Quick Start

Thanks for downloading Schema! With this tool, you can create Artificial Intelligence for video games, whether you are a Programmer, Artist, or Designer. This guide is intended to let you hit the ground running creating behavior trees. All you need to know before creating your own trees are the basics, so let's get started.

When you first open Schema (accessed through Window->AI->Behavior Editor) or by double-clicking a blank Schema behavior tree, you'll be greeted with this view.

Blank graph

Everything you'll need to create Behavior Trees is located in this window. In the center, you can see the grid view, where nodes and conditionals are located and connected to each other. This grid view is how the trees are built. At the top, you will see a toolbar that contains options and actions to create new nodes or conditionals, arrange the graph, and toggle UI elements. The right panel is the Inspector. It's function is practically identical to Unity's inspector. It will show important properties about the selected node or conditional, and gives you the ability to modify its properties. You may notice two tabs at the top. This is used to switch between the Inspector and Blackboard views. The blackboard is where you create variables for your behavior tree, so that you can pass data throughout and between behavior trees.

To add a node to the graph, simply right click and select Add Node from the menu, or press Shift+A on your keyboard. Upon doing so, you'll bring up a menu that allows you to search through all the available nodes. It automatically indexes new nodes, so any custom nodes that you may create will also appear in the search menu. To navigate between entries in the menu, use the arrow keys or scroll wheel.

The search menu

When you've found a node to add to the tree, press Enter or click on it to add it to the tree. You can connect nodes to each other by grabbing the bottom connector and dragging it to the top connector of the other node. You can also do this in reverse, if you would like. If you accidentally bring up the Add Node menu, simply press escape or click out of it.

Once you've created you're tree, it may look a little messy. This is what the Arrange button is for. It automatically sorts all of the nodes so that they are each visible and distinguishable.

An example tree

The actual tree is being created in a .asset file that you can move around freely. This file is integrated with Unity's save and load system, so any changes you make to the tree will be saved along with the rest of the project. If you don't save, you could lose work!

With the editor sorted out, let's discuss how behavior trees actually work.

Behavior trees are executed through preorder, which is a way of sorting trees by how nodes are arranged in relation to one another. The number you see to the left of the node is its priority, and determines its execution order. Nodes wil be sorted top to bottom, left to right.
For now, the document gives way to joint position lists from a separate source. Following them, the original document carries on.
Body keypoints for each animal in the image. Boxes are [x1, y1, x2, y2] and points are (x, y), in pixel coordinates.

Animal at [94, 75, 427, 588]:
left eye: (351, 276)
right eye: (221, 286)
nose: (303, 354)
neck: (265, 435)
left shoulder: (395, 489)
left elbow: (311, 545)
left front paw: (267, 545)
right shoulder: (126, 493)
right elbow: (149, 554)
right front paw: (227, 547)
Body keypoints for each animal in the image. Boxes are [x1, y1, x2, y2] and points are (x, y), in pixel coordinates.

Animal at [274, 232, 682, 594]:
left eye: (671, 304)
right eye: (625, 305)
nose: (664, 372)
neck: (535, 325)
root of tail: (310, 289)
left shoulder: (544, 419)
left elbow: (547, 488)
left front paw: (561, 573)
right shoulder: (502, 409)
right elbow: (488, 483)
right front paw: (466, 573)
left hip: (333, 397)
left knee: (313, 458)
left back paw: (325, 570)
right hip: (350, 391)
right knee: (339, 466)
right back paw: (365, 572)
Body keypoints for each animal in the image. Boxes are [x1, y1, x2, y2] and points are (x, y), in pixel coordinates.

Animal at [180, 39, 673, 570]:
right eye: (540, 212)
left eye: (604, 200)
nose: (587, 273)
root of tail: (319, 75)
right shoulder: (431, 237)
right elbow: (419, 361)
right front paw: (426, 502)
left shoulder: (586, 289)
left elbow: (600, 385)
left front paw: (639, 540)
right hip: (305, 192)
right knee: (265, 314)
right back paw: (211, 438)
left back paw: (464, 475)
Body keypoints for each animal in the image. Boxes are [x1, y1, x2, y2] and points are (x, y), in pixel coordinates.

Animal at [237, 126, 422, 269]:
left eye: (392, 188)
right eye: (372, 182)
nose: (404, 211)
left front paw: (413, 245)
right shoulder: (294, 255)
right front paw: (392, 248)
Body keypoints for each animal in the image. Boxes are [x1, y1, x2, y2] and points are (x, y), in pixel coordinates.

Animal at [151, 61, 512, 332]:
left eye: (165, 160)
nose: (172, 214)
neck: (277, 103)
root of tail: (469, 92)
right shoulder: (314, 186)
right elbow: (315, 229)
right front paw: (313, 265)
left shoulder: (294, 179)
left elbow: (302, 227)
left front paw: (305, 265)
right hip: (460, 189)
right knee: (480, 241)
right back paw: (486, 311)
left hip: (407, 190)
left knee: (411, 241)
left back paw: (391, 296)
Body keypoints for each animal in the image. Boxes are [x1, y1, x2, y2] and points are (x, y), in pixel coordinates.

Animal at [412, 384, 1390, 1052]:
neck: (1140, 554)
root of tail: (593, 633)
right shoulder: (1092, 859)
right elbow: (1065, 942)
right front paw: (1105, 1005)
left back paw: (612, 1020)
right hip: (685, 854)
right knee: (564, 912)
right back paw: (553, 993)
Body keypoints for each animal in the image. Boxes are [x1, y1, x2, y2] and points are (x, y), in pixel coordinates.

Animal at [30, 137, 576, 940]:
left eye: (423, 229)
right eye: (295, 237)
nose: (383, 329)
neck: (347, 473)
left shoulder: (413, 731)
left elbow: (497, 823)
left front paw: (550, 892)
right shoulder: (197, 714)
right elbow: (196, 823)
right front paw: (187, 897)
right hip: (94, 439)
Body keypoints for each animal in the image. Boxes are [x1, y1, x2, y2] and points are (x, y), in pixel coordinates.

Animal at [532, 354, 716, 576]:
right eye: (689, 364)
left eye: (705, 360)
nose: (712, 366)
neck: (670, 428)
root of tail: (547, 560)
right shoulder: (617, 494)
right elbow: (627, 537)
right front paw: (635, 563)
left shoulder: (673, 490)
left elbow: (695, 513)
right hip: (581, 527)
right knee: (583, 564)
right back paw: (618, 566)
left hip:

In the tree above, for example, the engine will first execute the Root node, then the Sequence node, then Action 1, etc.

There are three kinds of nodes in Schema - the first is the Root node, where execution of the tree begins. Each node must be connected in some way to the root for them to be run. The root node can have only children, and no parents, since it is the first in the tree.

The second type of node is the Flow node, which like the name implies, determines the "Flow" of the behavior tree. For example, a Sequence node might execute each of its children until one of them fails.

The third and most important type of node is the Action node, which simply executes an action. It can be simple, like logging a message to the console, or more complex, such as chasing the player around a map. You can easily create custom actions for your tree to create behaviors that Schema doesn't include by default.

Schema uses an event driven behavior tree algorithm, which nets huge performance gains at the expense of some clarity when creating behavior trees. In a traditional behavior tree, each node is traversed through every single frame, to finally get to the node that is currently running. In an event driven system, the currently running node is cached and returned to the next frame, which saves traversal throughout the whole tree. This means however, that the tree will not immediately react to changes in state.

You can use Conditionals to react to these changes, by aborting nodes if its condition changes. Event driven architecture is an advantage here, because you get more control over when the tree will change execution contexts.